CONSIGNE:
Recopiez à l'identique, s'il vous plaît, le passage du texte sur le passeport vaccinal commençant par « Les bouleversements causés » et allant jusqu'à « pays du monde. ».

TEXTE:
* * * * * * *

Passeport vaccinal : une nouvelle occasion en or pour les cybercriminels de propager leurs attaques

Les bouleversements causés par la crise sanitaire ont eu un impact considérable sur notre vie sociale et particulièrement notre capacité à voyager. À ce jour, soit plus d'un an après la première vague mondiale, l'Association internationale du transport aérien (IATA) recense toujours des restrictions totales ou partielles aux frontières dans presque tous les pays du monde.

Naturellement, les gouvernements du monde entier, ainsi que l'industrie du voyage, concentrent leur attention sur la recherche d'une solution pour permettre à tout à chacun de franchir à nouveau les frontières. Jusqu'à présent, l'initiative phare semble être le passeport vaccinal - un document physique ou numérique conçu pour confirmer au personnel des frontières qu'un voyageur a été vacciné contre le COVID-19 ou qu'il a récemment été testé négatif. 

Cependant, si les passeports vaccinaux peuvent apporter une réponse aux voyages internationaux, ils soulèvent un grand nombre de questions relatives à la vie privée, à la sécurité et à la falsification potentielle.

Remédier à un manque de transparence

Bien que les certificats d'immunité soient utilisés dans certains pays pour la fièvre jaune, il n'existe pas de norme définie et universelle pour garantir l’immunité collective. Aujourd’hui, l'Organisation mondiale de la santé se dit favorable aux principes de certificats de vaccination, mais elle n'approuve encore aucun passeport vaccinal covid-19. 

Les vacances d'été approchant à grands pas, il est urgent de trouver une solution, mais difficile d’accorder l’ensemble des dispositifs mis en place par les gouvernements et entreprises privées du monde entier tout en préservant la confidentialité des données médicales.

En mars de cette année, la Commission européenne publiait une déclaration appelant "de toute urgence" à la création d'un certificat vert numérique afin de faciliter la libre circulation en toute sécurité au sein de l'UE pendant la pandémie de COVID-19. Certains pays ont mis en place leur propre système : Israël dispose d'un "laissez-passer vert" pour valider la vaccination, de nombreux pays nordiques collaborent pour l'élaboration d'une application numérique de passeport vaccinal, l’Afrique développe "My COVID Pass", un outil numérique de vérification des vaccins à utiliser aux frontières d'entrée et de sortie, et le Royaume-Uni, quant à lui, a annoncé qu'un passeport vaccinal pourrait être disponible via l'application NHS (National Health Service), mais uniquement pour les personnes ayant reçu les deux doses du vaccin.

En France, le gouvernement a mis en service le 9 juin dernier un pass sanitaire obligatoire pour les personnes de plus de 11 ans voyageant "de et vers les outre-mer et la Corse", via l’application TousAntiCovid. Tout ceci vient s'ajouter à une multitude de programmes privés proposés par L'Association du transport aérien international (l'IATA), IBM et plusieurs compagnies aériennes internationales.

Cette multitude d'initiatives soulève toute une série de préoccupations. Tout d'abord, il y a la question de savoir qui détient quelles données, avec qui elles seront partagées et, plus important encore, dans quelle mesure ces parties sont équipées pour détenir ces données en toute sécurité.

* * * * * * *

DONNÉES EXTRAITES:
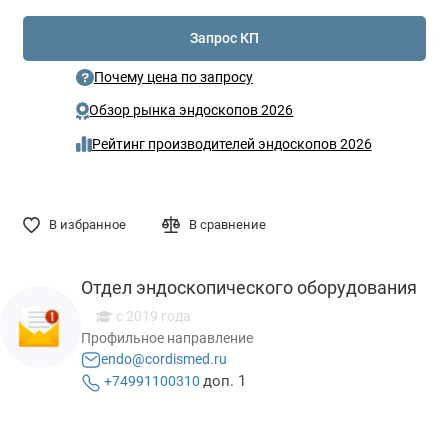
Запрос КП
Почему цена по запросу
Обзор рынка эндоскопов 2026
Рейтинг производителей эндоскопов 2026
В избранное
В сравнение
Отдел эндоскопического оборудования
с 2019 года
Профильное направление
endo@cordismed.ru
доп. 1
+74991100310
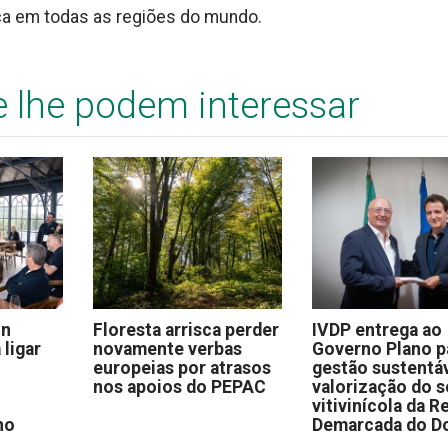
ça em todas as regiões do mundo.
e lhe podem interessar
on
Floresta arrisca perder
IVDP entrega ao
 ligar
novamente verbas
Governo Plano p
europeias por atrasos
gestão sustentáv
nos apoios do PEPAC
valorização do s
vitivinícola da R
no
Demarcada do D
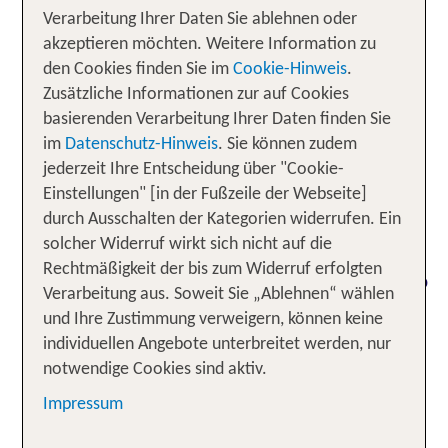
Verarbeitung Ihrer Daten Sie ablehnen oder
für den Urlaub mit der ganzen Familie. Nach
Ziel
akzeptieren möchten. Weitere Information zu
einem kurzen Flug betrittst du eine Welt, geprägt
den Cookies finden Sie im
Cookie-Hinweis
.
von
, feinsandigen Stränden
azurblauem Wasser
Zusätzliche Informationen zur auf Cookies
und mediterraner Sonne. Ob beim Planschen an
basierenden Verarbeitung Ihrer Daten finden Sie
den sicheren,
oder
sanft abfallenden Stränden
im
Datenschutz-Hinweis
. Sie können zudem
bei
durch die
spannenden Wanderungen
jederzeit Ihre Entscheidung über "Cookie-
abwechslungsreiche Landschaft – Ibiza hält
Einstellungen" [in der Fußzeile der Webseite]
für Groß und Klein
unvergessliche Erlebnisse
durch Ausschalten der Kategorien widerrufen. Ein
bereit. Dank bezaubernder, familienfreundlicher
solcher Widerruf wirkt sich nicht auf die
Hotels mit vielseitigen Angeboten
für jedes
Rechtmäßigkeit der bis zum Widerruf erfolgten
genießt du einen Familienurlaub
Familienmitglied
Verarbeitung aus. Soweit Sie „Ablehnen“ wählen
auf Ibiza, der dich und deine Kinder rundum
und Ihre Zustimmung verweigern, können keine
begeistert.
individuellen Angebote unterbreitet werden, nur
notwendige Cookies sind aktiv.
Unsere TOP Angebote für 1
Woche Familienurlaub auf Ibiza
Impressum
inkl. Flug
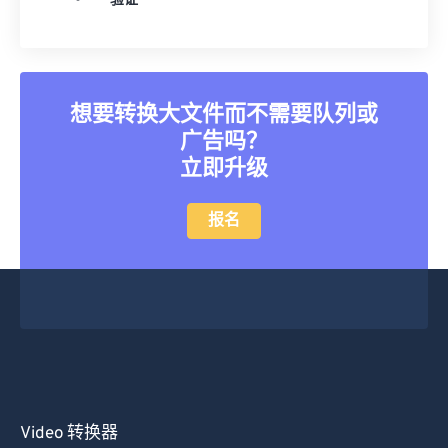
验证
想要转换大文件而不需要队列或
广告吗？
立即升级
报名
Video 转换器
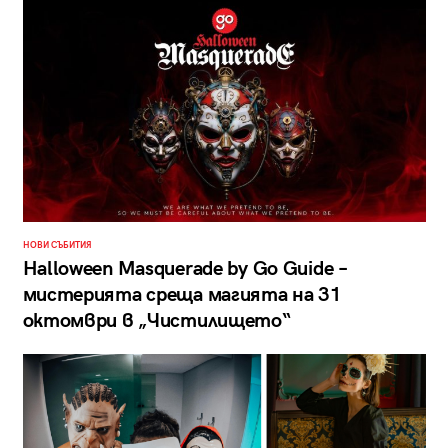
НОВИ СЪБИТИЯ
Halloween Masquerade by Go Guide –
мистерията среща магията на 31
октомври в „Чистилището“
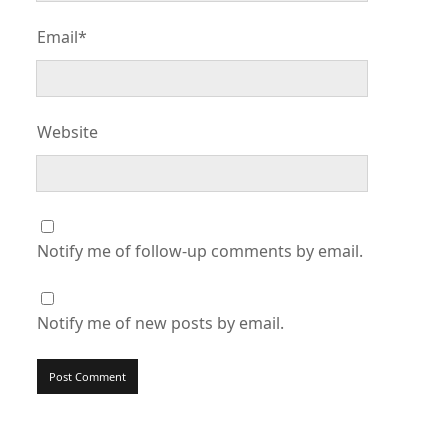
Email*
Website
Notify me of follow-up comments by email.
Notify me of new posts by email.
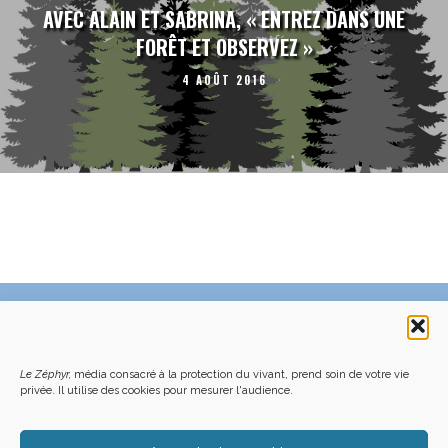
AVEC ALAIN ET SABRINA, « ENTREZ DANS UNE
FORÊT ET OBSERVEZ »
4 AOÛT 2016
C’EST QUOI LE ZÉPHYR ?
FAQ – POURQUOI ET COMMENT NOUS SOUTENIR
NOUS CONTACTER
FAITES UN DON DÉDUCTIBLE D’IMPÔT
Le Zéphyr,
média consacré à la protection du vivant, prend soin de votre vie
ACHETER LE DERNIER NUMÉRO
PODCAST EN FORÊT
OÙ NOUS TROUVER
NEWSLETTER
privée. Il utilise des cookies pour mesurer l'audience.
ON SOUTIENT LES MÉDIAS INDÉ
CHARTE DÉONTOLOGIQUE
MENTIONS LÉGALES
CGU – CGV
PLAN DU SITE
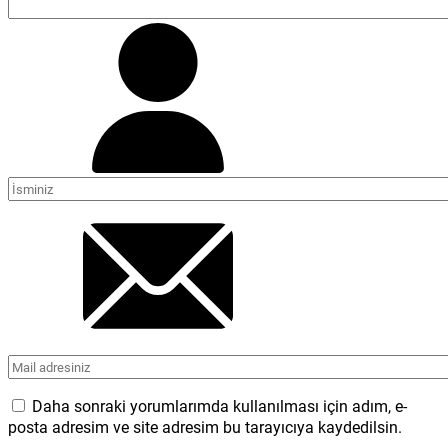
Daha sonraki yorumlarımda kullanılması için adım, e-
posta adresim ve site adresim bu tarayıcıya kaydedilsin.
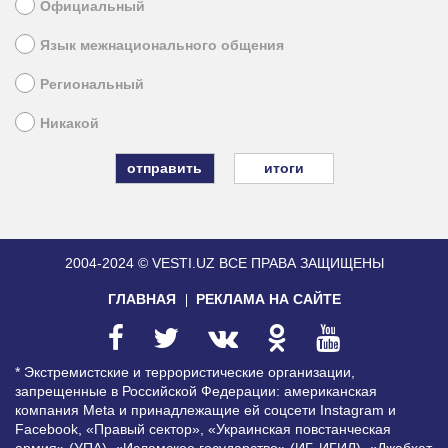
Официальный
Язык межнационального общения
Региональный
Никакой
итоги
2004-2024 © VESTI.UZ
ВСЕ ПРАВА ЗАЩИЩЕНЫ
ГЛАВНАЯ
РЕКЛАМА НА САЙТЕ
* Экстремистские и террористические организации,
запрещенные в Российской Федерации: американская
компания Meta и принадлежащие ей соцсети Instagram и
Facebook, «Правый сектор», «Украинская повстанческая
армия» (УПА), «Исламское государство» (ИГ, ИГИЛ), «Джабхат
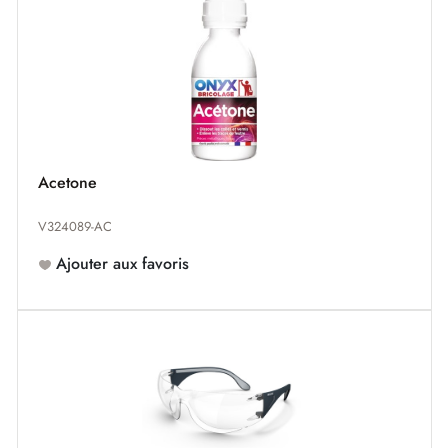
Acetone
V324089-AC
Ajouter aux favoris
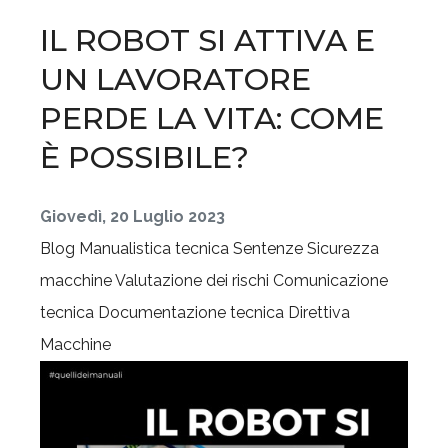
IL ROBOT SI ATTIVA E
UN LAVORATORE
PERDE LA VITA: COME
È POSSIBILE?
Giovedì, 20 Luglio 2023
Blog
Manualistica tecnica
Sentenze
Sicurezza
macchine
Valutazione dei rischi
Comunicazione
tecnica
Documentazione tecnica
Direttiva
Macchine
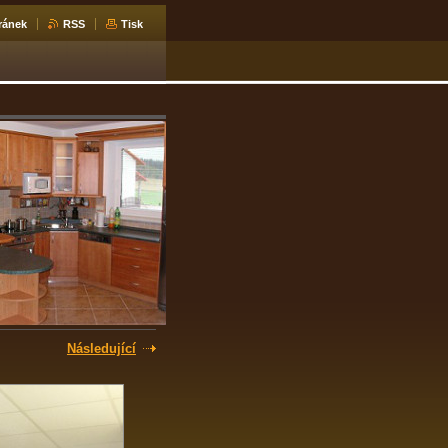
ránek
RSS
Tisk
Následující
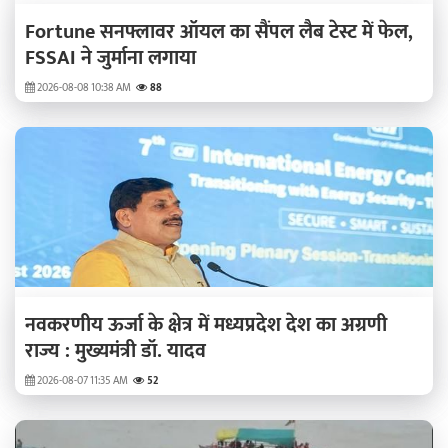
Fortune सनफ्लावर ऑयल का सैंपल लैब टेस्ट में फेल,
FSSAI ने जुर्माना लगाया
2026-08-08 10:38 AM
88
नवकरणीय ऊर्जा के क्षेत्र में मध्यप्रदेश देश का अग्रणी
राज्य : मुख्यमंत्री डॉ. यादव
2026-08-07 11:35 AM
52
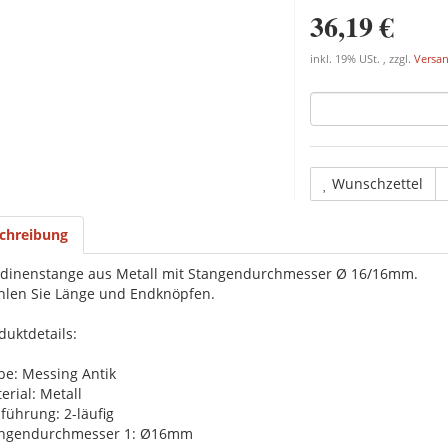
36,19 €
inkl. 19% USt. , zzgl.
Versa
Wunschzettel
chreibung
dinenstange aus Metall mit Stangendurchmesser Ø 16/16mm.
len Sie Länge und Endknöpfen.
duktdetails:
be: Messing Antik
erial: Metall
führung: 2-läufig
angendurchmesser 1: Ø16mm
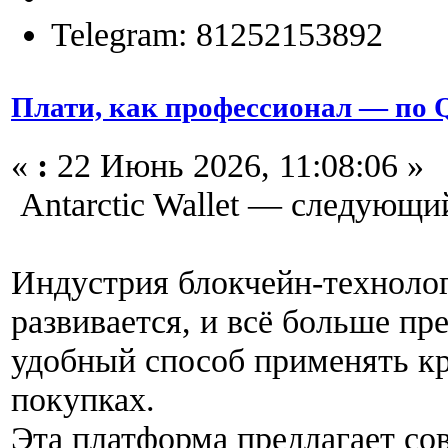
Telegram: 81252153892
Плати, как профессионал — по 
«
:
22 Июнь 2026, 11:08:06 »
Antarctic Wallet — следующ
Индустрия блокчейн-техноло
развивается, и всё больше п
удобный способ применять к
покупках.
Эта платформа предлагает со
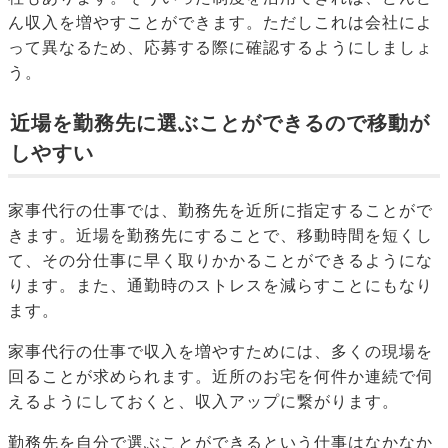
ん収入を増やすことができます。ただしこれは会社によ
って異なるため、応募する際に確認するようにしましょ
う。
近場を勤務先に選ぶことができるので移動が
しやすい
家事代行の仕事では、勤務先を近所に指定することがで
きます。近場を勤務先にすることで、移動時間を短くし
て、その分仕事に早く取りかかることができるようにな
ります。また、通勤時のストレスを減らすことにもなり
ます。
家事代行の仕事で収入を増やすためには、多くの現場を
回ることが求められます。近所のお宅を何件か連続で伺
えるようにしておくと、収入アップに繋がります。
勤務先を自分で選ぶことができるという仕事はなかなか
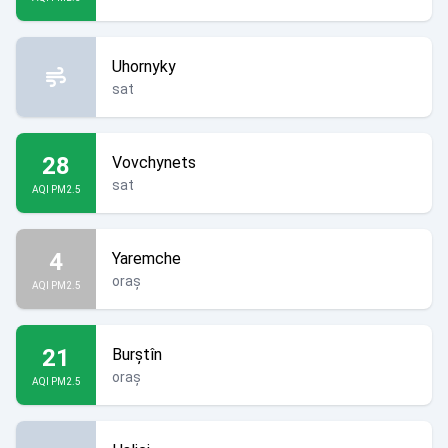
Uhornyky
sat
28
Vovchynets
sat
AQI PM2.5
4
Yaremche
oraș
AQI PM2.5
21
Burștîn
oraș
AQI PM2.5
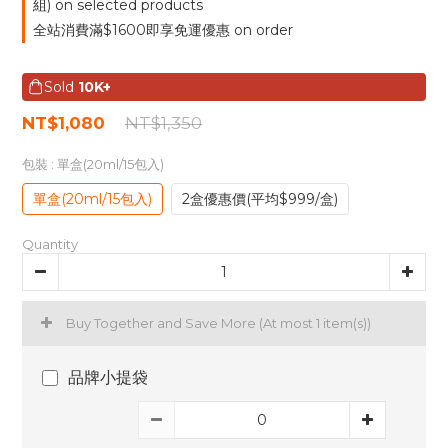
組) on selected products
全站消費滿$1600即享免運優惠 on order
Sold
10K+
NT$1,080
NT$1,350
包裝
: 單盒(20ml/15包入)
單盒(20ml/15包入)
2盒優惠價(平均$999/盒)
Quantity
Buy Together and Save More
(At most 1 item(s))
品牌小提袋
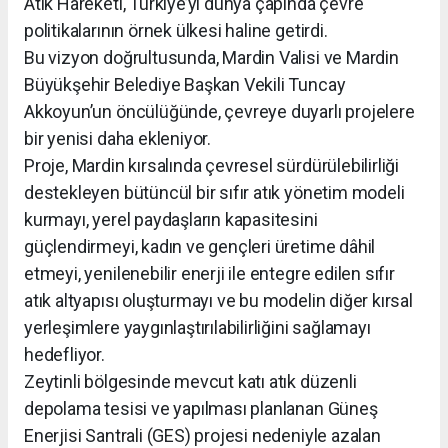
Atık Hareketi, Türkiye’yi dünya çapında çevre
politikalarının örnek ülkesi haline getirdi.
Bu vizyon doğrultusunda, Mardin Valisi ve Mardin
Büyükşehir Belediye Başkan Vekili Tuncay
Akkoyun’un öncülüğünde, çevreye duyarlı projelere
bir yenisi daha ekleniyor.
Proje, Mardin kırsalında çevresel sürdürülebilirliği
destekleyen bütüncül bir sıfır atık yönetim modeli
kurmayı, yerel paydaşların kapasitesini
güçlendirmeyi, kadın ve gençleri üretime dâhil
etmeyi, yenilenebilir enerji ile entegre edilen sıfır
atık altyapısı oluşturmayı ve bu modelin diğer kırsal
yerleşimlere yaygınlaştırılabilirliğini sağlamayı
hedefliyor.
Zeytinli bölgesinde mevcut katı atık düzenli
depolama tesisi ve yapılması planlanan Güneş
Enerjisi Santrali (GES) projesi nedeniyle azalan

* * * * * * *

RÉPONSE:
Les bouleversements causés par la crise sanitaire ont eu un impact considérable sur notre vie sociale et particulièrement notre capacité à voyager. À ce jour, soit plus d'un an après la première vague mondiale, l'Association internationale du transport aérien (IATA) recense toujours des restrictions totales ou partielles aux frontières dans presque tous les pays du monde.